GIVEN REQUEST 1:
In the passage about Dwight Hobbes, can you reproduce the part that opens with the words containing "He started in" and closes with "the Southside Pride.", substituting "article" for "essay"?
GIVEN REQUEST 2:
According to the passage about Dwight Hobbes, why are responsible adults with families and steady jobs now among the homeless?
GIVEN REQUEST 3:
How would you rewrite the paragraph of the passage about Dwight Hobbes that begins "Hobbes says that when he got to the Twin Cities" in shorter form, keeping its main facts?

DOCUMENT:
Hobbes says that when he got to the Twin Cities, a bunch of do-gooders
were trying to help homeless people who didn’t want to help
themselves, and that the homeless population has shifted from being
principally jailbirds, junkies, and other ne’er do-wells to
responsible adults with families and steady jobs who still can’t
afford a roof over their heads in the current real estate market.
The bootstrap poster boy, Hobbes has since risen from obscure homelessness
to journalistic prominence—Dwight Hobbes is always in print.
He started in Minnesota with a piece about homelessness in Colors:
Minnesota’s Journal of Opinion by Writers of Color. That essay
was reprinted by the Washington Post and Readers’ Digest and
established Hobbes as a man with something to say and the metaphors
to say it with. He is a regular contributer to the Southside Pride.

[Rows from a segmentation dataset]

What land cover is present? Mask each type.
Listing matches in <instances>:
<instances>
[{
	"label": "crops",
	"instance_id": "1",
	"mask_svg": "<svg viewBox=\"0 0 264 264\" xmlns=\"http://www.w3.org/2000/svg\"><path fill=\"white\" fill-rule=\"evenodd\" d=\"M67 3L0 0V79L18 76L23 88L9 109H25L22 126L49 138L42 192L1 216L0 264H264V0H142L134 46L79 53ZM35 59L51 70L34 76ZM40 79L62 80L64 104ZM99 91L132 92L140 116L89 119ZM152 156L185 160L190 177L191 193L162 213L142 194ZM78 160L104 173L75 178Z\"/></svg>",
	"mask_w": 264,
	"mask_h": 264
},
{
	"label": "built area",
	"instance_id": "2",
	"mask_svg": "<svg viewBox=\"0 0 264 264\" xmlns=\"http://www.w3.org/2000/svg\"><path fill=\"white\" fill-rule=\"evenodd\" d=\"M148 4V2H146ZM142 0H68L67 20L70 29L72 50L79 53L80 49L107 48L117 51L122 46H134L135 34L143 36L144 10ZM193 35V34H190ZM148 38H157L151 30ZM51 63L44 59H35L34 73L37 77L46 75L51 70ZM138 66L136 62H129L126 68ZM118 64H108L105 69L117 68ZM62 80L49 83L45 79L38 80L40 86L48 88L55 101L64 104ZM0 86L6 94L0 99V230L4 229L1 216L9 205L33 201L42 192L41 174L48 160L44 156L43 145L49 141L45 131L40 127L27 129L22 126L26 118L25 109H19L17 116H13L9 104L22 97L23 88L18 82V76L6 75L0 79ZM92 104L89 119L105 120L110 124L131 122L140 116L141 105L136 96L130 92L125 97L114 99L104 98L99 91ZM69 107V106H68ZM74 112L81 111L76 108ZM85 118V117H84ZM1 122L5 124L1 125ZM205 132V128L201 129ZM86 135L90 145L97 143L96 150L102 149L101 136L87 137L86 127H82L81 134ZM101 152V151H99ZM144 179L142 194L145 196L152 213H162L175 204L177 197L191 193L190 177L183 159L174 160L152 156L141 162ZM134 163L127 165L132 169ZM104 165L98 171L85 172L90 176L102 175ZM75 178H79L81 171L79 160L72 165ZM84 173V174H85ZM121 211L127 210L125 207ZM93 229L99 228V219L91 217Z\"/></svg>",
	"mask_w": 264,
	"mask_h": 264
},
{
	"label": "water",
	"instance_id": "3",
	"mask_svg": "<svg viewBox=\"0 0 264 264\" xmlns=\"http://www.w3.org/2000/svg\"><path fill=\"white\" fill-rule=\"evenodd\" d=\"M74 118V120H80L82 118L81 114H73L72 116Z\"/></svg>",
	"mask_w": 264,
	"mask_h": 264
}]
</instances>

RESPONSE 1:
He started in Minnesota with a piece about homelessness in Colors:
Minnesota’s Journal of Opinion by Writers of Color. That article
was reprinted by the Washington Post and Readers’ Digest and
established Hobbes as a man with something to say and the metaphors
to say it with. He is a regular contributer to the Southside Pride.

RESPONSE 2:
They still can't afford a roof over their heads in the current real estate market.

RESPONSE 3:
Hobbes says that when he reached the Twin Cities, do-gooders were helping homeless people who didn't want to help themselves. He adds that the homeless are no longer mainly jailbirds, junkies, and ne'er-do-wells but responsible adults with families and steady jobs who can't afford housing in the current real estate market. Hobbes rose from homelessness to journalistic prominence and is always in print. His first Minnesota piece, on homelessness, ran in Colors: Minnesota's Journal of Opinion by Writers of Color. The Washington Post and Readers' Digest reprinted it, establishing him as a writer with something to say and the metaphors to say it with. He writes regularly for the Southside Pride.